• Task goal
All of the data below should be repeated exactly. Pictures should not be included.

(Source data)

* * * * * * *

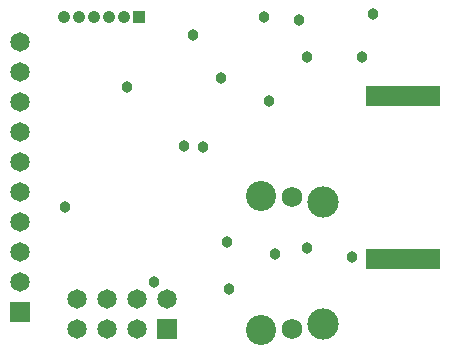
<source format=gbs>
%FSLAX25Y25*%
%MOIN*%
G70*
G01*
G75*
G04 Layer_Color=16711935*
%ADD10R,0.07874X0.01969*%
%ADD11R,0.03543X0.03740*%
%ADD12R,0.03740X0.03543*%
%ADD13R,0.10268X0.03143*%
%ADD14R,0.10268X0.03543*%
%ADD15R,0.24016X0.06000*%
%ADD16O,0.01772X0.07284*%
%ADD17C,0.01500*%
%ADD18C,0.05906*%
%ADD19R,0.05906X0.05906*%
%ADD20R,0.05906X0.05906*%
%ADD21R,0.04200X0.04200*%
%ADD22C,0.04200*%
%ADD23C,0.03200*%
%ADD24C,0.09843*%
%ADD25C,0.09449*%
%ADD26C,0.06299*%
%ADD27C,0.01000*%
%ADD28C,0.02362*%
%ADD29C,0.00984*%
%ADD30C,0.02000*%
%ADD31C,0.00787*%
%ADD32C,0.00394*%
%ADD33C,0.01378*%
%ADD34R,0.08474X0.02569*%
%ADD35R,0.04143X0.04340*%
%ADD36R,0.04340X0.04143*%
%ADD37R,0.10868X0.03743*%
%ADD38R,0.10868X0.04143*%
%ADD39R,0.24616X0.06600*%
%ADD40O,0.02372X0.07883*%
%ADD41C,0.06506*%
%ADD42R,0.06506X0.06506*%
%ADD43R,0.06506X0.06506*%
%ADD44C,0.03800*%
%ADD45C,0.10443*%
%ADD46C,0.10049*%
%ADD47C,0.06899*%
D21*
X249000Y413500D02*
D03*
D22*
X244000D02*
D03*
X239000D02*
D03*
X234000D02*
D03*
X229000D02*
D03*
X224000D02*
D03*
D39*
X337008Y332750D02*
D03*
X337008Y386978D02*
D03*
D41*
X228500Y319500D02*
D03*
X238500Y309500D02*
D03*
Y319500D02*
D03*
X248500Y309500D02*
D03*
Y319500D02*
D03*
X258500D02*
D03*
X228500Y309500D02*
D03*
X209500Y335000D02*
D03*
Y405000D02*
D03*
Y395000D02*
D03*
Y385000D02*
D03*
Y375000D02*
D03*
Y365000D02*
D03*
Y355000D02*
D03*
Y345000D02*
D03*
Y325000D02*
D03*
D42*
X258500Y309500D02*
D03*
D43*
X209500Y315000D02*
D03*
D44*
X264000Y370500D02*
D03*
X294453Y334453D02*
D03*
X270500Y370000D02*
D03*
X279142Y322642D02*
D03*
X320000Y333500D02*
D03*
X254000Y325000D02*
D03*
X224500Y350000D02*
D03*
X278390Y338390D02*
D03*
X304921Y336421D02*
D03*
X245000Y390000D02*
D03*
X292220Y385280D02*
D03*
X302500Y412500D02*
D03*
X305000Y400000D02*
D03*
X276500Y393000D02*
D03*
X290812Y413500D02*
D03*
X323500Y400000D02*
D03*
X267051Y407449D02*
D03*
X327000Y414500D02*
D03*
D45*
X310236Y351776D02*
D03*
Y311224D02*
D03*
D46*
X289764Y353744D02*
D03*
Y309256D02*
D03*
D47*
X300000Y309453D02*
D03*
Y353547D02*
D03*
M02*

</source>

* * * * * * *

• Answer to the exercise
<source format=gbs>
%FSLAX25Y25*%
%MOIN*%
G70*
G01*
G75*
G04 Layer_Color=16711935*
%ADD10R,0.07874X0.01969*%
%ADD11R,0.03543X0.03740*%
%ADD12R,0.03740X0.03543*%
%ADD13R,0.10268X0.03143*%
%ADD14R,0.10268X0.03543*%
%ADD15R,0.24016X0.06000*%
%ADD16O,0.01772X0.07284*%
%ADD17C,0.01500*%
%ADD18C,0.05906*%
%ADD19R,0.05906X0.05906*%
%ADD20R,0.05906X0.05906*%
%ADD21R,0.04200X0.04200*%
%ADD22C,0.04200*%
%ADD23C,0.03200*%
%ADD24C,0.09843*%
%ADD25C,0.09449*%
%ADD26C,0.06299*%
%ADD27C,0.01000*%
%ADD28C,0.02362*%
%ADD29C,0.00984*%
%ADD30C,0.02000*%
%ADD31C,0.00787*%
%ADD32C,0.00394*%
%ADD33C,0.01378*%
%ADD34R,0.08474X0.02569*%
%ADD35R,0.04143X0.04340*%
%ADD36R,0.04340X0.04143*%
%ADD37R,0.10868X0.03743*%
%ADD38R,0.10868X0.04143*%
%ADD39R,0.24616X0.06600*%
%ADD40O,0.02372X0.07883*%
%ADD41C,0.06506*%
%ADD42R,0.06506X0.06506*%
%ADD43R,0.06506X0.06506*%
%ADD44C,0.03800*%
%ADD45C,0.10443*%
%ADD46C,0.10049*%
%ADD47C,0.06899*%
D21*
X249000Y413500D02*
D03*
D22*
X244000D02*
D03*
X239000D02*
D03*
X234000D02*
D03*
X229000D02*
D03*
X224000D02*
D03*
D39*
X337008Y332750D02*
D03*
X337008Y386978D02*
D03*
D41*
X228500Y319500D02*
D03*
X238500Y309500D02*
D03*
Y319500D02*
D03*
X248500Y309500D02*
D03*
Y319500D02*
D03*
X258500D02*
D03*
X228500Y309500D02*
D03*
X209500Y335000D02*
D03*
Y405000D02*
D03*
Y395000D02*
D03*
Y385000D02*
D03*
Y375000D02*
D03*
Y365000D02*
D03*
Y355000D02*
D03*
Y345000D02*
D03*
Y325000D02*
D03*
D42*
X258500Y309500D02*
D03*
D43*
X209500Y315000D02*
D03*
D44*
X264000Y370500D02*
D03*
X294453Y334453D02*
D03*
X270500Y370000D02*
D03*
X279142Y322642D02*
D03*
X320000Y333500D02*
D03*
X254000Y325000D02*
D03*
X224500Y350000D02*
D03*
X278390Y338390D02*
D03*
X304921Y336421D02*
D03*
X245000Y390000D02*
D03*
X292220Y385280D02*
D03*
X302500Y412500D02*
D03*
X305000Y400000D02*
D03*
X276500Y393000D02*
D03*
X290812Y413500D02*
D03*
X323500Y400000D02*
D03*
X267051Y407449D02*
D03*
X327000Y414500D02*
D03*
D45*
X310236Y351776D02*
D03*
Y311224D02*
D03*
D46*
X289764Y353744D02*
D03*
Y309256D02*
D03*
D47*
X300000Y309453D02*
D03*
Y353547D02*
D03*
M02*

</source>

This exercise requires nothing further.